The Katie-knows-best theme doesn’t stop with MAR, though.  She calls her younger brother Mar; so what does Katie call me?  A number of things, of course, depending on audience and circumstance; for example, if she calls me something other than Daddy in front of Reagan, a stern rebuke (from Reagan) will likely follow.  But what is the true name of a thing if not what is most reliably used to summon it?  And if Katie wants to summon me, what name does she call me?  She calls me Toogie, and she has for a long, long time.  Why?  I truly have no idea, and I don’t think Katie knows, either.  But I answer to Toogie; therefore, Toogie I must be.  There is no Toogie Corporation—get on the ball, corporate America—but there is a company with the ticker TGI, and that’s close enough.  TGI is the ticker for Triumph Group, which, according to Bloomberg, “designs, engineers, manufactures, repairs, overhauls, and distributes aircraft components.”  Okay.  That’s better than MicroStrategy, which “enables departments and enterprises to deploy Web-based reporting and analysis solutions” (again, per Bloomberg).  What does that even mean?  Apparently, not much; MSTR is down 30% in this quarter alone.  At a recent $65, TGI is close to its 52-week high near $67, something that by itself would give me pause.  In this case, though, the 52-week low is only $53, and that narrow range (plus a below-market P/E of 10x) suggests stability and limited downside.  Stability and limited downside?  I believe I could get into that.  I haven’t been a complete waste of flesh and food this year, but neither have I performed MSTR-fully; after all, I meant to have a book to shop at the beginning of 2013, and good or bad reasons notwithstanding, the fact remains that I don’t.  I am Toogie, win or lose (was that in my marriage vows?); and if I have a more triumphant year on account of this stock switch, well, that’d be fine, too.

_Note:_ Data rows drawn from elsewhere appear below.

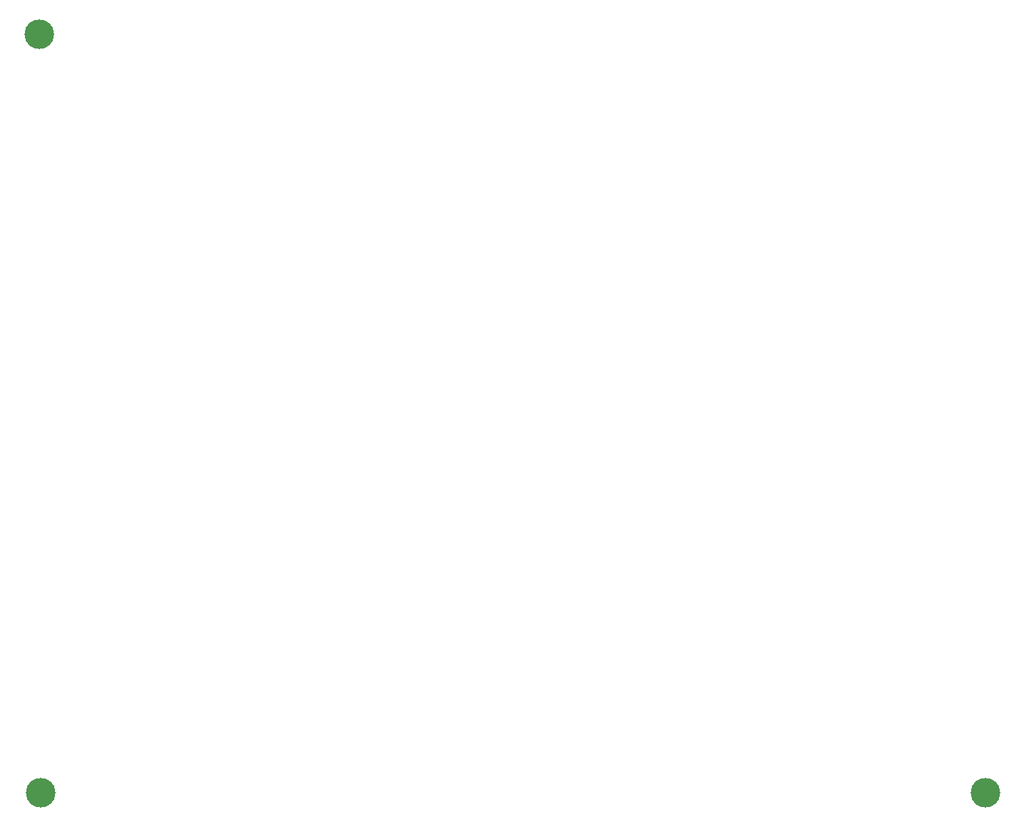
<source format=gbr>
%TF.GenerationSoftware,KiCad,Pcbnew,8.0.3*%
%TF.CreationDate,2024-08-26T17:53:24+02:00*%
%TF.ProjectId,Display-PLAY-Me_2,44697370-6c61-4792-9d50-4c41592d4d65,0.3*%
%TF.SameCoordinates,Original*%
%TF.FileFunction,NonPlated,1,2,NPTH,Drill*%
%TF.FilePolarity,Positive*%
%FSLAX46Y46*%
G04 Gerber Fmt 4.6, Leading zero omitted, Abs format (unit mm)*
G04 Created by KiCad (PCBNEW 8.0.3) date 2024-08-26 17:53:24*
%MOMM*%
%LPD*%
G01*
G04 APERTURE LIST*
%TA.AperFunction,ComponentDrill*%
%ADD10C,3.500000*%
%TD*%
G04 APERTURE END LIST*
D10*
%TO.C,H4*%
X92840000Y-53000000D03*
%TO.C,H3*%
X93000000Y-143000000D03*
%TO.C,H2*%
X205000000Y-143000000D03*
M02*

</source>
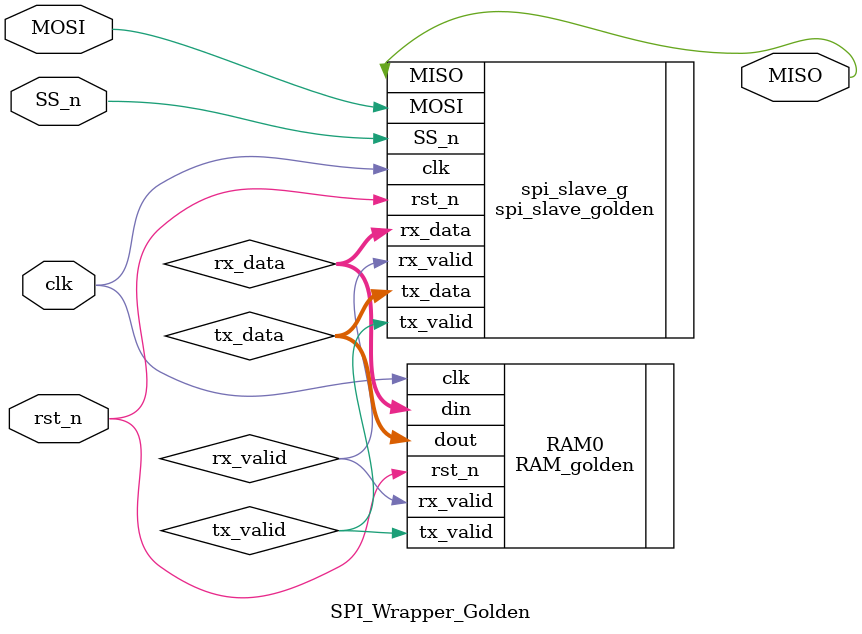
<source format=v>
module SPI_Wrapper_Golden(MOSI,MISO,SS_n,clk,rst_n);
input  MOSI,clk,rst_n,SS_n;
output MISO;
wire [9:0]rx_data;
wire [7:0]tx_data;
wire rx_valid,tx_valid;

RAM_golden RAM0(.din(rx_data),.rx_valid(rx_valid),.clk(clk),.rst_n(rst_n),.dout(tx_data),.tx_valid(tx_valid));
spi_slave_golden spi_slave_g(.MOSI(MOSI),.MISO(MISO),.SS_n(SS_n),.clk(clk),.rst_n(rst_n),.rx_data(rx_data),.rx_valid(rx_valid),.tx_data(tx_data),.tx_valid(tx_valid)); 


endmodule
</source>
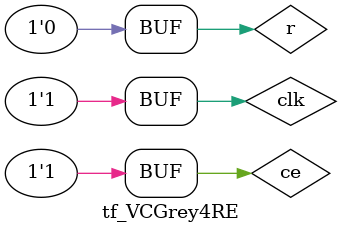
<source format=v>
`timescale 1ns / 1ps


module tf_VCGrey4RE;

	// Inputs
	reg clk;
	reg ce;
	reg r;

	// Outputs
	wire [3:0] Y;
	wire CEO;
	wire TC;

	// Instantiate the Unit Under Test (UUT)
	VCGrey4RE uut (
		.clk(clk), 
		.ce(ce), 
		.r(r), 
		.Y(Y), 
		.CEO(CEO), 
		.TC(TC)
	);

//�������� �������������� ������� ������������� clk
parameter Tclk=20; //������ ������� ������������� 20 ��
always begin clk=0; #(Tclk/2); clk=1; #(Tclk/2); end

	initial begin
		// Initialize Inputs
		clk = 0;
		ce = 0;
		r = 0;

		// Wait 100 ns for global reset to finish
		#100;
		ce = 1;
		r = 0;
		clk = 0;
		
	#80; ce = 0;
	#20; ce = 1;
	
	#35; r = 1;
	#25; r = 0;
	#300; ce = 0;
	#5; ce = 1;
	end
      
endmodule


</source>
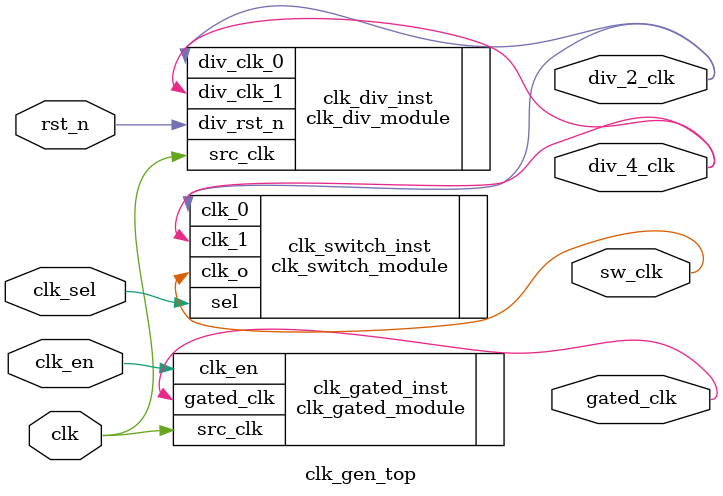
<source format=v>
`timescale 1ns/1ps
module clk_gen_top(
    clk                 ,//01   In
    rst_n               ,//01   In
	div_2_clk           ,//01   Out
    div_4_clk           ,//01   Out
    clk_en              ,//01   In
    clk_sel             ,//01   In
    sw_clk              ,//01   Out
    gated_clk            //01   Out
);

    //************************************************************************************************
    // 1.Parameter and constant define
    //************************************************************************************************
    
    
    //************************************************************************************************
    // 2.input and output declaration
    //************************************************************************************************
    input               clk         ;//the clk = 200MHz
    input               rst_n       ;//the reset,low active
    output              div_2_clk   ;//the div 2 clock = 100MHz
    output              div_4_clk   ;//the div 4 clock = 50MHz
    input               clk_en      ;//the clock enable
    input               clk_sel     ;//the clock select
    output              sw_clk      ;//the selected clock
    output              gated_clk   ;//the gated clock
    
    //************************************************************************************************
    // 3.Register and wire declaration
    //************************************************************************************************
    
    //------------------------------------------------------------------------------------------------
    // 3.1 the system led module wire
    //------------------------------------------------------------------------------------------------    
    reg     [01:00]     clk_div_cnt     ;//led count
    reg                 clk_en_reg      ;//register the clock enable

    //************************************************************************************************
    // 4.Main code
    //************************************************************************************************
    //------------------------------------------------------------------------------------------------
    // 4.1 the xxx module assignment
    //------------------------------------------------------------------------------------------------
    
    //************************************************************************************************
    // 5.Sub module instantiation
    //************************************************************************************************
    
    //------------------------------------------------------------------------------------------------
    // 5.1 the clock div module
    //------------------------------------------------------------------------------------------------    
    clk_div_module clk_div_inst(
        .src_clk    (clk        ),//01  In
        .div_rst_n  (rst_n      ),//01  Out
        .div_clk_0  (div_2_clk  ),//01  Out
        .div_clk_1  (div_4_clk  ) //01  Out
    );

    //------------------------------------------------------------------------------------------------
    // 5.2 the gated clock module
    //------------------------------------------------------------------------------------------------    
    clk_gated_module clk_gated_inst(
        .src_clk    (clk        ),//01  In
        .clk_en     (clk_en     ),//01  In
        .gated_clk  (gated_clk  ) //01  Out
    );     

    //------------------------------------------------------------------------------------------------
    // 5.3 the glitch free clock switch module
    //------------------------------------------------------------------------------------------------    
    clk_switch_module clk_switch_inst(
        .clk_0      (div_2_clk  ),
        .clk_1      (div_4_clk  ),
        .sel        (clk_sel    ),
        .clk_o      (sw_clk     )
    );
    
    //------------------------------------------------------------------------------------------------
    // 5.4 the xxx module
    //------------------------------------------------------------------------------------------------   

    
    //------------------------------------------------------------------------------------------------
    // 5.5 the xxx module
    //------------------------------------------------------------------------------------------------

    
endmodule    
//****************************************************************************************************
//End of Mopdule
//****************************************************************************************************
    
    
    
   

</source>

MOLXA, ZAGG, MAR and TGI will be added to the FSX after the close on 12/31, replacing MOLX, ZIP, WMAR and MSTR.  So there.



  1. I like the changes, especially Toogie! And I always love hearing your logic behind why to change/not change. I hope it’s going to be a great year.

    Comment by euregirlsandboys — December 26, 2012 @ 14:46 | Reply

  2. I really like all the changes. I’m excited to see if Zero destroys his new ticker, and I’m happy to still be ICE. I can’t believe Marisa’s new ticker. It’s perfect.